▶ _ARTICLE_:
********

On Thu, May 31, 2012 03:30, Robert Haas wrote:
> On Wed, May 30, 2012 at 6:00 PM, Erik Rijkers <er@xs4all.nl> wrote:
>> directory
>> 2012-05-30 23:40:57.909 CEST 3909 CONTEXT:  writing block 5152 of relation base/21268/26569
>>        xlog redo multi-insert (init): rel 1663/21268/26581; blk 3852; 35 tuples
>> TRAP: FailedAssertion("!(PrivateRefCount[i] == 0)", File: "bufmgr.c", Line: 1741)
>> 2012-05-30 23:40:58.006 CEST 5331 FATAL:  could not open file "base/21268/26569": No such file
>> or
>> directory
>> 2012-05-30 23:40:58.006 CEST 5331 CONTEXT:  writing block 5153 of relation base/21268/26569
>> 2012-05-30 23:40:59.661 CEST 3908 LOG:  startup process (PID 3909) was terminated by signal 6:
>> Aborted
>> 2012-05-30 23:40:59.661 CEST 3908 LOG:  terminating any other active server processes
>
> Hmm.  I set up what I believe to be the same test case you were using,
> and it's not crashing for me.  In fact, with the latest code, I
> haven't been able to produce any error at all.  When I reverted my
> last commit, I managed to get this:
>
> ERROR:  could not open relation with OID 18229
> STATEMENT:  select current_setting('port') port, count(*) from t
>
> ...but just once, and with no other error messages.    So I'm either
> missing a step somewhere, or something about your system just happens
> to tickle this moreso than on mine.

********

▶ _MATERIAL PROVIDED_:
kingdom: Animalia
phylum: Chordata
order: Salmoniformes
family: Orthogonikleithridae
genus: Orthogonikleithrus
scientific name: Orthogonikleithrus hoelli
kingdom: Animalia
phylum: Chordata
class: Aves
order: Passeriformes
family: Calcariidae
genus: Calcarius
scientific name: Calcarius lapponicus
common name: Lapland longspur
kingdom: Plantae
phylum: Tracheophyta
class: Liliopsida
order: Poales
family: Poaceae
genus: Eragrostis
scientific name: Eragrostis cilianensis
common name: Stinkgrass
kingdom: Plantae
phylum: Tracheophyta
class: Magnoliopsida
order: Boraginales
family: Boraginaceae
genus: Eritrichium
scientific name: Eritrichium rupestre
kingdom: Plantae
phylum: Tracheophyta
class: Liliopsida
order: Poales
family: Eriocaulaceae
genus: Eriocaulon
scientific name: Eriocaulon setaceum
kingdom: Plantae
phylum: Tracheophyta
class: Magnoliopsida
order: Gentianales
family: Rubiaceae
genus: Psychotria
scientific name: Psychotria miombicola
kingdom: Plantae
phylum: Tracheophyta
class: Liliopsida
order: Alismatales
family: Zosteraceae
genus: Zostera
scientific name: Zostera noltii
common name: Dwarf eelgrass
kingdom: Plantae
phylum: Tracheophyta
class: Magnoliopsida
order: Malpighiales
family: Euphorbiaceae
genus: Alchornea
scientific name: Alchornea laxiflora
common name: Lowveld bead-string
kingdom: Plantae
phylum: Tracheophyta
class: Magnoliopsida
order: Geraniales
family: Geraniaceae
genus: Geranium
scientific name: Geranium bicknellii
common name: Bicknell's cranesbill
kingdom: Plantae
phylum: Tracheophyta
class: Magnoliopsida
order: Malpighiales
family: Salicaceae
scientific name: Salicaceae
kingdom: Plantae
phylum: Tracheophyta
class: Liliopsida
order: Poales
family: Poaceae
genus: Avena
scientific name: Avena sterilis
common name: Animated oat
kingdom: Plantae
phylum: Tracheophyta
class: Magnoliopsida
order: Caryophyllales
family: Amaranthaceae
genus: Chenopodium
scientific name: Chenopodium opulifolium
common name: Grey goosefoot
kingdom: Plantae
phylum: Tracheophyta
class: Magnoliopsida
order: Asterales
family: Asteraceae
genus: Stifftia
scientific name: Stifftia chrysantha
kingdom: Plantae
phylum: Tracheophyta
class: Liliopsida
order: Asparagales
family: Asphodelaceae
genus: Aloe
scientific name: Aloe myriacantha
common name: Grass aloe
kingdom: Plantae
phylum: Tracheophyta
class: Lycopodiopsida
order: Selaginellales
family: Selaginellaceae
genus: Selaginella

********

▶ _OBJECTIVE_: In the email thread, which error did Robert Haas get after reverting his last commit? The rows play no part in this.

▶ _RESPONSE TO THE EXERCISE_: He got "ERROR: could not open relation with OID 18229," and only once.